◆ **YOUR GOAL**: In full and without alteration, transcribe the listing.

========================================================================

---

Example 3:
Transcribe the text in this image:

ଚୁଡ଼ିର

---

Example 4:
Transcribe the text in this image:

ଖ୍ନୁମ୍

========================================================================

◆ **EXERCISE ANSWER**:
---

Example 3:
Transcribe the text in this image:

ଚୁଡ଼ିର

---

Example 4:
Transcribe the text in this image:

ଖ୍ନୁମ୍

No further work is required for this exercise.